Stamping out hate speech


HATE speech in Malaysia tends to evolve around race and religion. Since the beginning of the Covid-19 pandemic, there have been some that were directed at foreign workers/illegal migrants.

Some started with pointing fingers at the initial outbreak, blaming it on tourists’ from China. I am sure you can name a few, too.

It is time we have laws against hate speech in this country. One of the biggest concerns we have on “more laws controlling speech” is the fact that they would be abused or seem to be oppressive or unfair.

Currently, Article 10 of the Federal Constitution guarantees freedom of speech, but there are a few Acts that regulate this freedom. These include the Sedition Act 1948, Official Secrets Act 1972, Printing Presses and Publication Act 1984, Internal Security Act 1960, Penal Code, and the Communications and Multimedia Act 1998 (CMA).

What can we learn from other countries?

In the United Kingdom, the Criminal Justice and Public Order Act 1994 made the publication of materials that incite racial hatred an arrestable offence. These include:

> Deliberately provoking hatred against a racial group;

> Distributing racist material to the public;

> Making inflammatory public speeches;

> Creating racist websites on the Internet; and

> Inciting inflammatory rumours about an individual or ethnic group in order to spread racial discontent.

[To do]: Could you continue the piece on stamping out hate speech in Malaysia, starting after its last line?

(Saved entries)
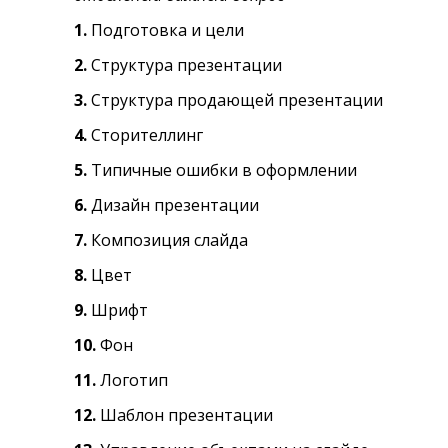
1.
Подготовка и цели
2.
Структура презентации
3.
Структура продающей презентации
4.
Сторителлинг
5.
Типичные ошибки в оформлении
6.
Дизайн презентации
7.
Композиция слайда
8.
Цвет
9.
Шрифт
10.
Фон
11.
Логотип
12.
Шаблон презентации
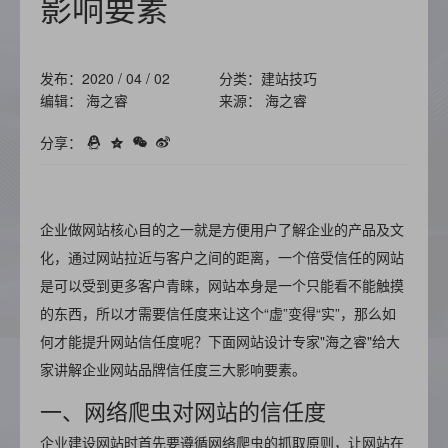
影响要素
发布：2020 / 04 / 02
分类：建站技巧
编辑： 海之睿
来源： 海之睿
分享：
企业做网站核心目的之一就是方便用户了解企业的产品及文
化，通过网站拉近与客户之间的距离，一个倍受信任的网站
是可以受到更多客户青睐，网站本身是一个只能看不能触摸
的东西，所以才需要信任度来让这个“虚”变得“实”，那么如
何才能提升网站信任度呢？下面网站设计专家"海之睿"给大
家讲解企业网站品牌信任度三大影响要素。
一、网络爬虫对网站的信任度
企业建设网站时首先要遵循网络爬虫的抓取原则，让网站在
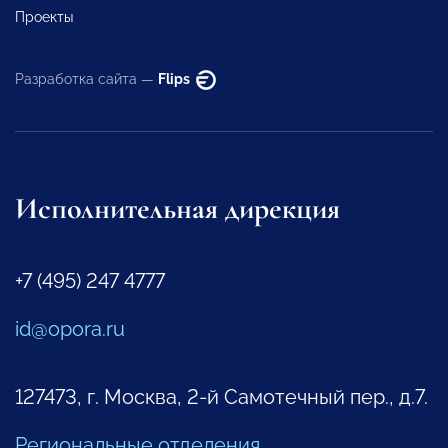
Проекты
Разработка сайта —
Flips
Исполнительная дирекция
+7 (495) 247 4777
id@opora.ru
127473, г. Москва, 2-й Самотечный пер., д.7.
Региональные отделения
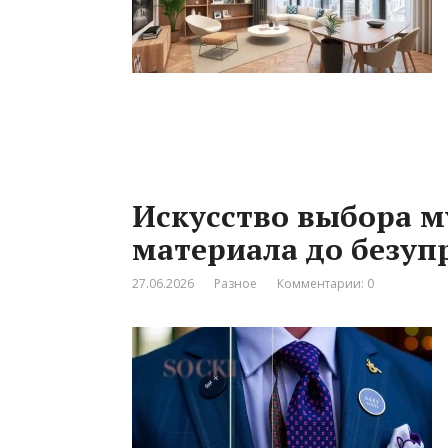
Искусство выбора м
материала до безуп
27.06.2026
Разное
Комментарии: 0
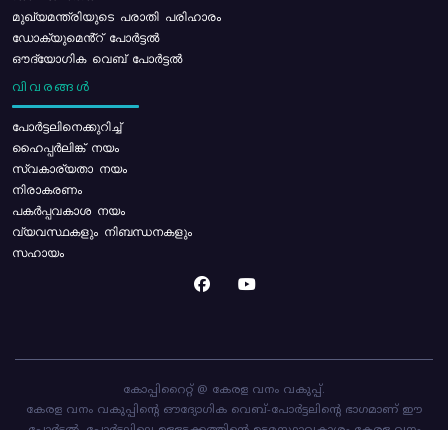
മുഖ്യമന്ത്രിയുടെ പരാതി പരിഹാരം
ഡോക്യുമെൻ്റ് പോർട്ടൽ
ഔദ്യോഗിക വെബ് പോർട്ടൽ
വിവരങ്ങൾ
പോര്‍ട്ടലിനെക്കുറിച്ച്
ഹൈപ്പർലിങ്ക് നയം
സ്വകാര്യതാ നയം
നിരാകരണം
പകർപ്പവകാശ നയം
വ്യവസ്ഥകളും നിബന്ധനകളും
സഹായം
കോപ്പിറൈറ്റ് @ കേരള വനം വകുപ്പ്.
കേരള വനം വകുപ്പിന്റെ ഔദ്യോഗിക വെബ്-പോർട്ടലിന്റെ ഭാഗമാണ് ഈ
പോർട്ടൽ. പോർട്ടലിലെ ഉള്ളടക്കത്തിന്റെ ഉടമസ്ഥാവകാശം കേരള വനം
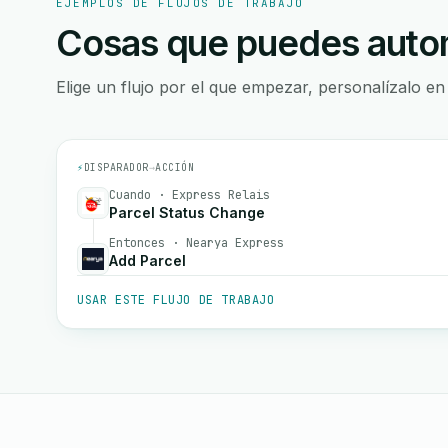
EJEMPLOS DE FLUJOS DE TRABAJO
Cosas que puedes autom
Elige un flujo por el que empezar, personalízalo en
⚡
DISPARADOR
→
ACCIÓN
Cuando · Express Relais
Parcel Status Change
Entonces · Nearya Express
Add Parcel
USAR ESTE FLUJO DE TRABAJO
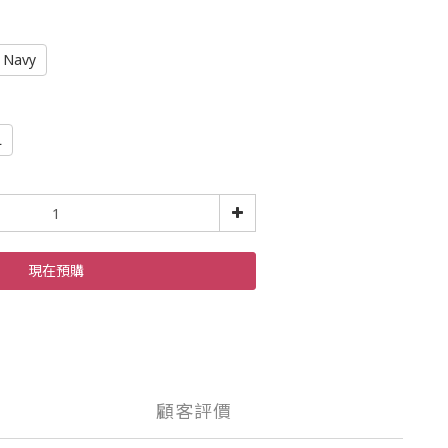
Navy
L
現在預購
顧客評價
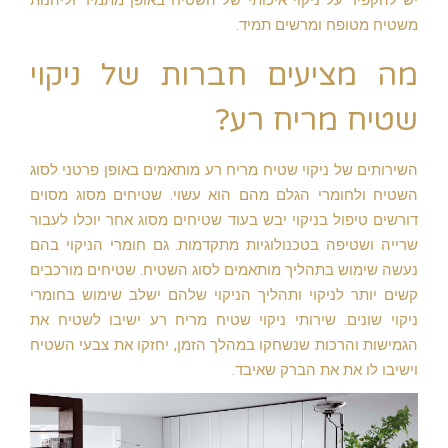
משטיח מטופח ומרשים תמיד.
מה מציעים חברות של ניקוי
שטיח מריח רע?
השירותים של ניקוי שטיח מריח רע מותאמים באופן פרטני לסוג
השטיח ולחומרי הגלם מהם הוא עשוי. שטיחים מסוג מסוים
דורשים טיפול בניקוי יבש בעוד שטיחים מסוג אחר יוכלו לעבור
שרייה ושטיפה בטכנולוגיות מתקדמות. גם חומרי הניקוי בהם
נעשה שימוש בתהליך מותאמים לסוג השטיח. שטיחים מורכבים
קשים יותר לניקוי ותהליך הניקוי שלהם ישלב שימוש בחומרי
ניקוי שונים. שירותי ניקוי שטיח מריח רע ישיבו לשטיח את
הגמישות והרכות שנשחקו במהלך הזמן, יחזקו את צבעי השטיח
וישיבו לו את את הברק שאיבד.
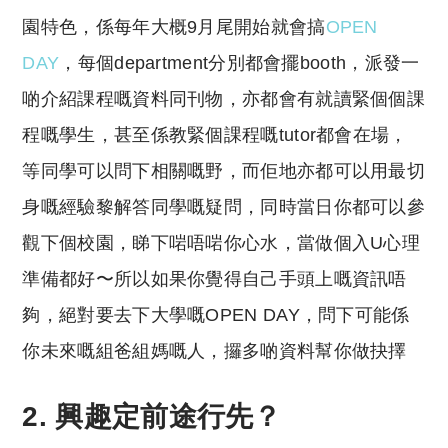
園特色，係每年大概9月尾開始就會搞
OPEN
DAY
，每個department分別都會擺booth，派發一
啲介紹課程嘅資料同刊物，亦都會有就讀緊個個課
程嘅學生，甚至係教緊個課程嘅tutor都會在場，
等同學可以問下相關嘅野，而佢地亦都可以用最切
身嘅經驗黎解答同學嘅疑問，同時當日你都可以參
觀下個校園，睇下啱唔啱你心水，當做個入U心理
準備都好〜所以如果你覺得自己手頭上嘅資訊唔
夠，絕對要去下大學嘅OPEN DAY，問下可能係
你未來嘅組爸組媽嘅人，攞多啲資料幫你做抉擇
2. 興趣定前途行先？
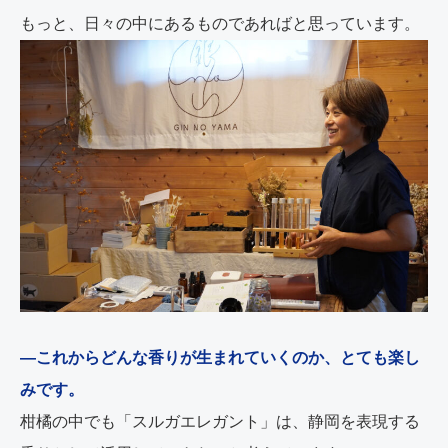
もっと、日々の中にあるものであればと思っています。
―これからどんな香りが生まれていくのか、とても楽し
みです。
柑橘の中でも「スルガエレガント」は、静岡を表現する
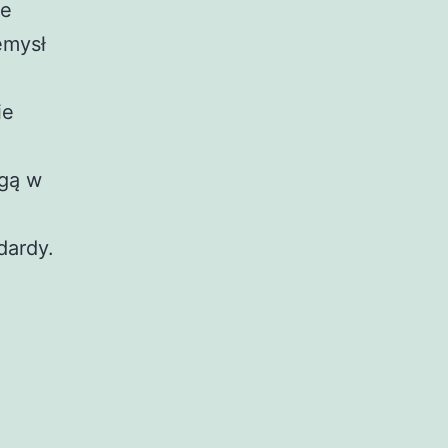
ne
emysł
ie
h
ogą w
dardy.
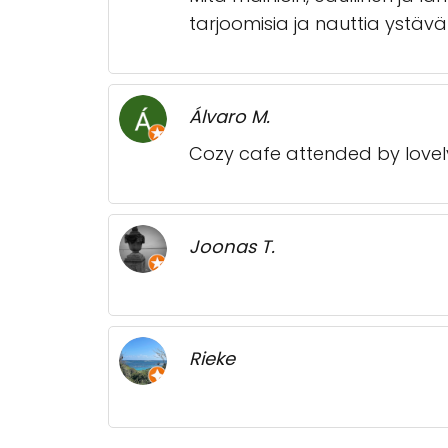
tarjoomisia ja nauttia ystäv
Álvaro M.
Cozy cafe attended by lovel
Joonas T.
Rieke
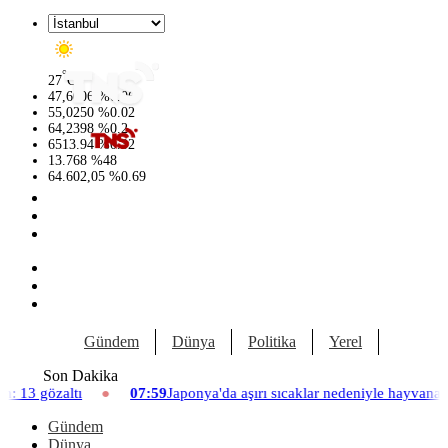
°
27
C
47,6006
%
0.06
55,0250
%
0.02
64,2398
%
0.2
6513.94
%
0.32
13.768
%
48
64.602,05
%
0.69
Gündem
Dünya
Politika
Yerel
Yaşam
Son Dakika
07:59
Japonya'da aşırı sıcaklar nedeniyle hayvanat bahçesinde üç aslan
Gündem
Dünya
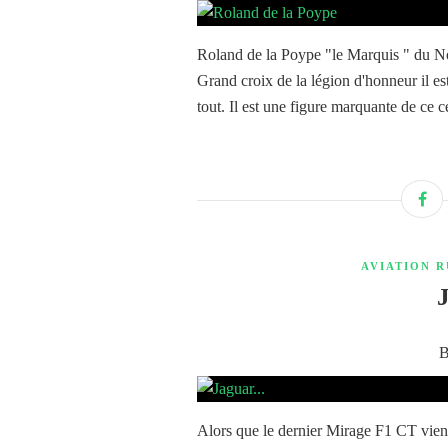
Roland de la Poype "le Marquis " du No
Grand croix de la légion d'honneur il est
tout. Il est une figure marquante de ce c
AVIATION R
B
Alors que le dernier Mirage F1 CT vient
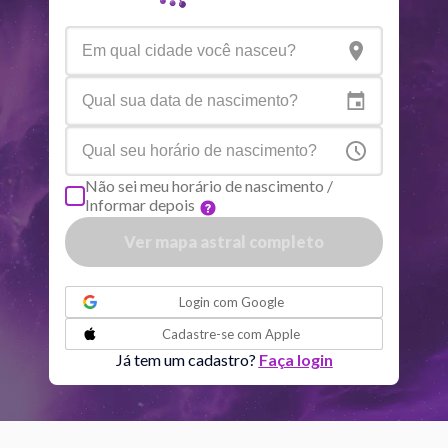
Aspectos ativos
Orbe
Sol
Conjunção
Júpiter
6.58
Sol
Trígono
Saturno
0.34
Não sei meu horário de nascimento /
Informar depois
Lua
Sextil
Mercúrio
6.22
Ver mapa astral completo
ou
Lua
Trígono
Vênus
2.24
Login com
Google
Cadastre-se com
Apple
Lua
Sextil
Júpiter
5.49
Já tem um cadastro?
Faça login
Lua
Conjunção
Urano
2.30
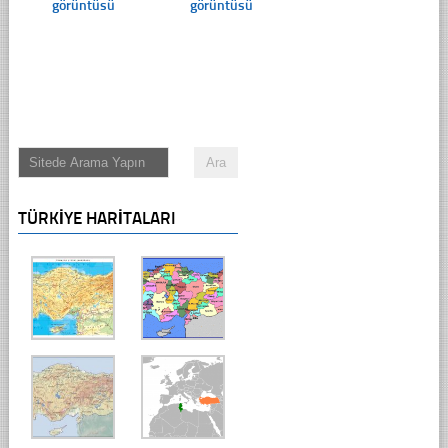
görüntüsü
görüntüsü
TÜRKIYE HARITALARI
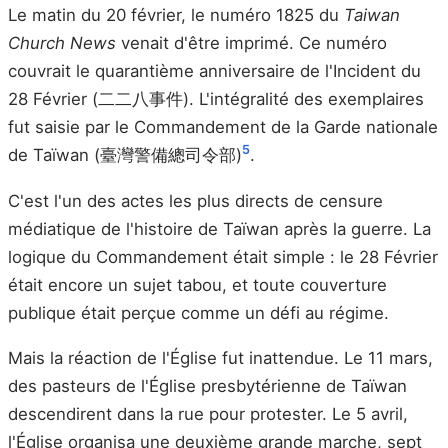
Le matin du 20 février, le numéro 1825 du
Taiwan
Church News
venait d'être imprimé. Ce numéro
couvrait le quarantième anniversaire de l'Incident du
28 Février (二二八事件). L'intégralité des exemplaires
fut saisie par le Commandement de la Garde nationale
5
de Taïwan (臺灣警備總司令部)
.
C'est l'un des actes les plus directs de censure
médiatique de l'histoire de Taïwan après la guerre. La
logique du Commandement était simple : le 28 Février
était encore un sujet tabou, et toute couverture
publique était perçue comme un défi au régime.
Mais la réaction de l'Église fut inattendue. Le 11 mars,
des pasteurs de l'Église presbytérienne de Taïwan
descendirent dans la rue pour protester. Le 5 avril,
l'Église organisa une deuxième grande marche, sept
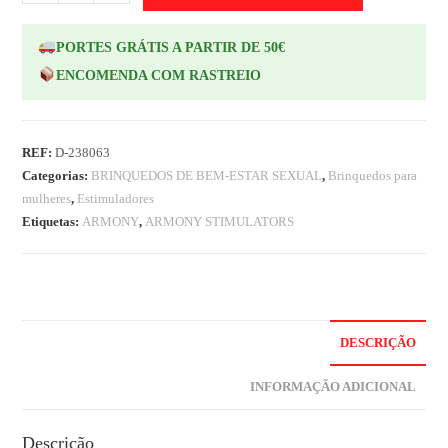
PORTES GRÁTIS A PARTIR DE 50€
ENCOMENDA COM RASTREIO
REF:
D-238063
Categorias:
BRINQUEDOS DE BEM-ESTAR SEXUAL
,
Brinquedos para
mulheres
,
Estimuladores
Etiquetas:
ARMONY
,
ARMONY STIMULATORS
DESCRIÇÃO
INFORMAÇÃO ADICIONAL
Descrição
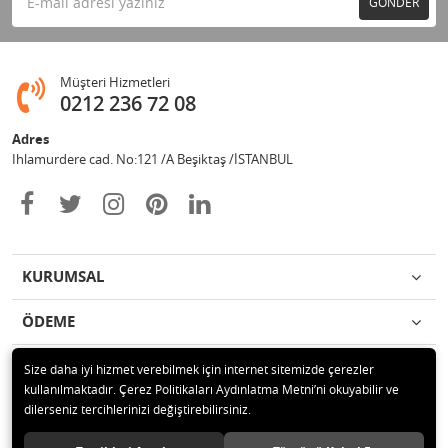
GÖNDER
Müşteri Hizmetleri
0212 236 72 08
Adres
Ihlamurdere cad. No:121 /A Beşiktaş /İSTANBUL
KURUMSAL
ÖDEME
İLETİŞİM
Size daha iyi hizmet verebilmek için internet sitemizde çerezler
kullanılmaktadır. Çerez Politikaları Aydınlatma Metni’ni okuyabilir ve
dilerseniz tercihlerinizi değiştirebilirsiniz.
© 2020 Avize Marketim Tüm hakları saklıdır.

[Answer to the exercise]:
The UK’s Racial and Religious Hatred Act 2006 makes it an offence to incite hatred against a person on the grounds of religion.

In Malaysia, this falls under Section 298A of the Penal Code, where it is a crime to incite disharmony, disunity and enmity on the grounds of religion. An amendment was later made to include “racial feelings” under this section.

The immediate past president of the Malaysian Bar, Datuk Abdul Fareed Abdul Gafoor, has opined that it is not necessary to have new laws to deal with hate speech and the provisions could be added to the Penal Code.

In Australia, hate speech is dealt with under civil law, which allows a complainant to bring a case against an alleged perpetrator before a court or commission, and which may have other forms of penalties. This is an interesting idea for Malaysia to consider, as it would diminish the accusation of abuse of power by the authorities.

The Pakatan Harapan administration launched the Consultative Council for People’s Harmony (CCPH) on Nov 14,2019 to reduce racial tension with the overall goal of strengthening national unity. Unfortunately, it was dissolved by the current National Unity Minister on May 9 last year.

We need an independent, bipartisan commission to deal with hate speech. This commission should comprise individuals from both sides of the political divide, Suhakam and civil society organisations (CSO), and empowered to issue codes of practice, conduct formal investigations and serve notices to furnish information or documents in order to enforce the law.

And as clichéd as it sounds, we need more dialogue and education. No religion would allow for its adherents to mock, ridicule and abuse others. Respect, tolerance and understanding are values espoused by all religions and should be of the utmost consideration when exercising free speech.